バレエ、ダンス、クラシック音楽、美術館などシンガポール・東京でのアート体験を中心に。

Midsommar(ミッドサマー)

ある時点で、どうして観に来ちゃったんだろう、という思いが頭をよぎったんだけど、なぜか目が離せなくなるやつ。

 

映画『ミッドサマー』公式サイト

 

アメリカ人の学生4人がスウェーデンからの留学生の友人の地元で行われる特別な祭り・儀式を見に(夏休みと研究を兼ねて)行くのだが、そこは…という話。

 

露出過多という雰囲気の、ああ北欧の夏、という光の映像が景色も色味も美しく、白夜という”異常”な世界でならもしかしてあるかもな、とちょっと思ってしまったりして。

 

主人公デニー自身の過去の事件にまつわる精神の不安定さと、彼氏クリスチアンとの関係の微妙さ、それをもって訪れた一見平和でのどかで牧歌的なコミュニティに漂う違和感。何重にも不安定で、見ててずっとざわざわさせられる。

 

心の準備がないところに突然の衝撃映像とかやってきてぎょえーってなったりするんだけど、こっちはこんなにショック受けてるのに、村人たちは全く動じてないそのギャップが怖さを煽るよね。
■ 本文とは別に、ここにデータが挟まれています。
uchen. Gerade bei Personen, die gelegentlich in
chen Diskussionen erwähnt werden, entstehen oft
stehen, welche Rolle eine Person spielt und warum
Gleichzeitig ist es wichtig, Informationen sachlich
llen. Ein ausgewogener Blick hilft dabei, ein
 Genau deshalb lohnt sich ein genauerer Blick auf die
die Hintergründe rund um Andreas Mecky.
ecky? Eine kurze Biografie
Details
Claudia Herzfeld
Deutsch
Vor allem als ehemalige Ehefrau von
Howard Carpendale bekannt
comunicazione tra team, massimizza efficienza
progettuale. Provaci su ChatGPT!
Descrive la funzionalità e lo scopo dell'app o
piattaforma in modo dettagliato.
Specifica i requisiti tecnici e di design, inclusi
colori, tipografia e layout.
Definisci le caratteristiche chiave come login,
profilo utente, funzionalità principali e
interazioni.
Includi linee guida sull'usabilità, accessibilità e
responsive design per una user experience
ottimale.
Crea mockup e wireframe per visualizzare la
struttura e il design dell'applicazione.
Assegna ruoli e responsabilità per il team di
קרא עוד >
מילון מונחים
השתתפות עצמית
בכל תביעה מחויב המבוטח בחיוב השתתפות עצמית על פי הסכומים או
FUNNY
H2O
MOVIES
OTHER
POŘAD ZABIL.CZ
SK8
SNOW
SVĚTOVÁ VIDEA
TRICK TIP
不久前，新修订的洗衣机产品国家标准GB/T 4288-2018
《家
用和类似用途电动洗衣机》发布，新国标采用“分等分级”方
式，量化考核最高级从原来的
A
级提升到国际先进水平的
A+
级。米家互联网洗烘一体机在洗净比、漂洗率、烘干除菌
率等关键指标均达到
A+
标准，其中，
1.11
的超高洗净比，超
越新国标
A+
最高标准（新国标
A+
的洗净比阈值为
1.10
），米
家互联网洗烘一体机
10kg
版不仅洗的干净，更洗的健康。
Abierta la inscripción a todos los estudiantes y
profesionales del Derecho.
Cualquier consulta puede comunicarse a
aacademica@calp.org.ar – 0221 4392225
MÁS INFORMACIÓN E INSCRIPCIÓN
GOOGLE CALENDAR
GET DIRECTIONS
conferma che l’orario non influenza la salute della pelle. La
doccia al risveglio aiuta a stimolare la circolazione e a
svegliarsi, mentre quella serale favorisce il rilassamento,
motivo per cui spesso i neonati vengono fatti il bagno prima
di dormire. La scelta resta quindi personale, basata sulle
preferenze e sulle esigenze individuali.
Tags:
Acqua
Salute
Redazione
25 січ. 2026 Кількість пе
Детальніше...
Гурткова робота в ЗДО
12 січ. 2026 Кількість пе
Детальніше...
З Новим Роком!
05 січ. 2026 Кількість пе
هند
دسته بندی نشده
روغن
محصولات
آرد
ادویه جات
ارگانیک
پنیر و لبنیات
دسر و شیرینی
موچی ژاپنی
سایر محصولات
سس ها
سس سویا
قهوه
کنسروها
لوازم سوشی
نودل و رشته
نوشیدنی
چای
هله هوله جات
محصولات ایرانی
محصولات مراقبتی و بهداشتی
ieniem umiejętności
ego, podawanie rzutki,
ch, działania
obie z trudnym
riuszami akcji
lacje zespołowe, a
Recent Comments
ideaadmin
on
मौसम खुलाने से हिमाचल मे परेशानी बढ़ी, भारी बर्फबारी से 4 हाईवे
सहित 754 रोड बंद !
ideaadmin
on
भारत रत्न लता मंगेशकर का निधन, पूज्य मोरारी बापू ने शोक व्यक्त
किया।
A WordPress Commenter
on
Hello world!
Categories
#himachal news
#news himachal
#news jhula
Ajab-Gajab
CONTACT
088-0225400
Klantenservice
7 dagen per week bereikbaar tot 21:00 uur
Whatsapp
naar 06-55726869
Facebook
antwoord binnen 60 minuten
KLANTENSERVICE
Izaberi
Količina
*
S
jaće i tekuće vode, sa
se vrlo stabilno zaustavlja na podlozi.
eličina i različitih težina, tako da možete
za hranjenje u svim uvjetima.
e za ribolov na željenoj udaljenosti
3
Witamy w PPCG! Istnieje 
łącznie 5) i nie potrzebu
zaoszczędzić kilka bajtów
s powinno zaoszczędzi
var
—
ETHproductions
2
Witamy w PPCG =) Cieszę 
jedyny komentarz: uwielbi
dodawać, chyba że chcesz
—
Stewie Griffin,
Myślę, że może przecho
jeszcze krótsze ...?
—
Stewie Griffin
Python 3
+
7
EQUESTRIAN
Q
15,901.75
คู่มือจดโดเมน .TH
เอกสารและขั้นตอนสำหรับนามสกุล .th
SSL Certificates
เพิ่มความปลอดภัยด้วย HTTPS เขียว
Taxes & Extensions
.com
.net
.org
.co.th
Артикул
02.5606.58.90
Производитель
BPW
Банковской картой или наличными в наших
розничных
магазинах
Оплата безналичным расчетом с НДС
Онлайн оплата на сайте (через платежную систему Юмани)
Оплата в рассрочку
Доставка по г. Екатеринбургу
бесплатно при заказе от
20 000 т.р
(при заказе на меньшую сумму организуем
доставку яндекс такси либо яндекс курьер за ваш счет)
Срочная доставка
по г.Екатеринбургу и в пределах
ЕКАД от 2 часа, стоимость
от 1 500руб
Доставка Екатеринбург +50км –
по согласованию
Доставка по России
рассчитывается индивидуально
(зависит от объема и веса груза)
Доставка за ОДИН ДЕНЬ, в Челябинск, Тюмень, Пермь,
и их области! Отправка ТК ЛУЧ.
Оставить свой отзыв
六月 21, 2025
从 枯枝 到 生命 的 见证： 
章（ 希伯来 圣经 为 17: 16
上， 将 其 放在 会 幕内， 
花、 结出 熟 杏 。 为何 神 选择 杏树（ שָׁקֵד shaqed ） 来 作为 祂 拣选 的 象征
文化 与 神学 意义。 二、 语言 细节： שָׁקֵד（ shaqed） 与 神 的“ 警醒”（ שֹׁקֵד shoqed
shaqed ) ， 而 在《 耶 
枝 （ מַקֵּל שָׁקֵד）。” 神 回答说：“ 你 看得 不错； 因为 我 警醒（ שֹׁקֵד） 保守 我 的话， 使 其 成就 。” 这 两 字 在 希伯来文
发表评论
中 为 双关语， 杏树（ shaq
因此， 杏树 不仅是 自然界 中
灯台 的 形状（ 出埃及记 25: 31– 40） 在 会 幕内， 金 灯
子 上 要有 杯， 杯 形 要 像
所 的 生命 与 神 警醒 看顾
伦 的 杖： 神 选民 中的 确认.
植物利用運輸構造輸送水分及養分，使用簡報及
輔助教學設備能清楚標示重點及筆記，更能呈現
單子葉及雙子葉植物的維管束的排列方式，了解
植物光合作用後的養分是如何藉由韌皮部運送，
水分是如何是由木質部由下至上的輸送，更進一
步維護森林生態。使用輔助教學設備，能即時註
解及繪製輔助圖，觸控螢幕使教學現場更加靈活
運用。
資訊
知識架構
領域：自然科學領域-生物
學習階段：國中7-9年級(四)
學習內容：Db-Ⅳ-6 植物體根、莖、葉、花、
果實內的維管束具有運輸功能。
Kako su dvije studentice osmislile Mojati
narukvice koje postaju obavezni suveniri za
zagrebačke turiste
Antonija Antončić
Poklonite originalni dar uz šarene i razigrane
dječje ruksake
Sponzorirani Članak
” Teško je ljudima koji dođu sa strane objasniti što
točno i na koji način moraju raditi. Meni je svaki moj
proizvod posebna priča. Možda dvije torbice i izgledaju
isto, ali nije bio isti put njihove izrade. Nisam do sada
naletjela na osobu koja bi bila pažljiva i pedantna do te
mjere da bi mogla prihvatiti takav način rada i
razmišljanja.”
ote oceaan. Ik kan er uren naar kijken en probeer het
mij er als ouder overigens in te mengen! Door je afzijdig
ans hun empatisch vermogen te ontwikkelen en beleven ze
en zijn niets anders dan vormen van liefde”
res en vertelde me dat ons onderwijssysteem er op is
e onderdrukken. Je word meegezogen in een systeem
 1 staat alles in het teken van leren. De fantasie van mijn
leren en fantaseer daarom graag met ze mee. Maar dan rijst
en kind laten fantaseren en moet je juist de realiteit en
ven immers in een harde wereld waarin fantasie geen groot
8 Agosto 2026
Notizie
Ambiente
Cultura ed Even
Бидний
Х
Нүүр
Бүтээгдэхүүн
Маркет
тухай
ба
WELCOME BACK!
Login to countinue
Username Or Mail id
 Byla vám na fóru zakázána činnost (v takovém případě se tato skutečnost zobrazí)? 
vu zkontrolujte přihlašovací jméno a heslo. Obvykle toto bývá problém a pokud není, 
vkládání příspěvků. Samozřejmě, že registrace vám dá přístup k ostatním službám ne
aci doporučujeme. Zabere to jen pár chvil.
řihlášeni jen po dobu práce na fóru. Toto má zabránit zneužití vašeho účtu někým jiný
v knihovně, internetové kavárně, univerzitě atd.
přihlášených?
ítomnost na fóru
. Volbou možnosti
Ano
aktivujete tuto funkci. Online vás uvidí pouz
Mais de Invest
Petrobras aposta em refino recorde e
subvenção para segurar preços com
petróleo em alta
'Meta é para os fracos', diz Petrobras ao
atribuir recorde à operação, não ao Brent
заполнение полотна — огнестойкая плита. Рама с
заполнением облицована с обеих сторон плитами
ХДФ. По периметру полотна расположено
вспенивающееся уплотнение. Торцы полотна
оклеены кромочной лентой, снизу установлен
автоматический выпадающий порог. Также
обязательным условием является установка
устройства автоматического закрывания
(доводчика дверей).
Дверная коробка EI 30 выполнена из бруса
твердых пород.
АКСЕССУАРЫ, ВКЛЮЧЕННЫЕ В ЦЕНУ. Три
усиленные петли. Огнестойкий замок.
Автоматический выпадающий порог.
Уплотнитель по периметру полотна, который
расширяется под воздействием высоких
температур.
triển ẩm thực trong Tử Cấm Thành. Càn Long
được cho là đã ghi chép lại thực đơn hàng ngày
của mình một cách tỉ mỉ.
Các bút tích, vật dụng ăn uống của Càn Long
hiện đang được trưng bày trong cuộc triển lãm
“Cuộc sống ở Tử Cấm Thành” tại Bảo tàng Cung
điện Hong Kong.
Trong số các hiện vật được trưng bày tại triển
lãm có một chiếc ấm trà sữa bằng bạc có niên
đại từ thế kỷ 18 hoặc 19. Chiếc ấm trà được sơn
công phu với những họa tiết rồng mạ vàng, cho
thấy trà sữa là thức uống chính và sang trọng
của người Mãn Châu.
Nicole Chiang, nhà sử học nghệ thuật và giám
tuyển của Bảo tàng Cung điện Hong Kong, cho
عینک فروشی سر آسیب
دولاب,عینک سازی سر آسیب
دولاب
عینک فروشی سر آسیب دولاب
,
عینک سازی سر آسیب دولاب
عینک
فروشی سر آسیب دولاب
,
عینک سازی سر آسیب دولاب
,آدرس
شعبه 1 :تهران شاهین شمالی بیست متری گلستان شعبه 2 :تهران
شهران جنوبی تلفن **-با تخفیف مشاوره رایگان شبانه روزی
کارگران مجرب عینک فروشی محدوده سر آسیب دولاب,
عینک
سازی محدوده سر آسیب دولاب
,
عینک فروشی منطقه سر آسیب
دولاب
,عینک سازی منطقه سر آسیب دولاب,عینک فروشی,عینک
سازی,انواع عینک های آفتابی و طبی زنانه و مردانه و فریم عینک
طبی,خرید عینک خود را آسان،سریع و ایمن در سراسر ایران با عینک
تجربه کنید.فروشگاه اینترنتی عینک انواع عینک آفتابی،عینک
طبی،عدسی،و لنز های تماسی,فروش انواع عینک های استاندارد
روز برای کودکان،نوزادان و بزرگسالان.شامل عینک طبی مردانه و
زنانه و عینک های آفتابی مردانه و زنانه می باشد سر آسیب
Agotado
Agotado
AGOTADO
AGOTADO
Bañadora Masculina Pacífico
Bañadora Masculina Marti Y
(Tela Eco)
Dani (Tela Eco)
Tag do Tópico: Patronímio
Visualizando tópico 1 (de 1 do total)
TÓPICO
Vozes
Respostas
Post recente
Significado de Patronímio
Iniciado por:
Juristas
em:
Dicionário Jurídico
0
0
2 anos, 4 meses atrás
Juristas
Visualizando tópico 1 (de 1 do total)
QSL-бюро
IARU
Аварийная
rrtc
。

 

そして最後だけど、あの表情から何を受け取るか。私は、そうか、しあわせに暮らすのかもしれないな、と思った。それまでの不安定さに決着がついたというか。

 

でもまあ、これは意見が分かれそう。そして誰にでもはオススメはできない(笑)

 

田舎の閉鎖的なコミュニティ独特の、外部から見たら異常だったり野蛮だったりする”習慣”や”祭り”、というのは考えてみれば日本にも結構あるのではないか。それを伝統や文化だから”オープンな心”で受け入れるべきなのか、というのは、わりとよく突き付けられる話かも。逆に自分の物差しで全否定するのも乱暴だし。難しい。

 

閉じた小さなコミュニティというのは、そこに一体化できる人にとっては非常に居心地が良くて何も考える必要がなくなる。でも一体化できない人にとっては地獄だよね。逃げ場がない。そこで生きていくためには一体化せざるを得ない…。怖い。

 

見終った直後はうわー選択間違えたーと思ったんだけど、その後じわじわ考えが広がって、実はとても深い映画だと思った。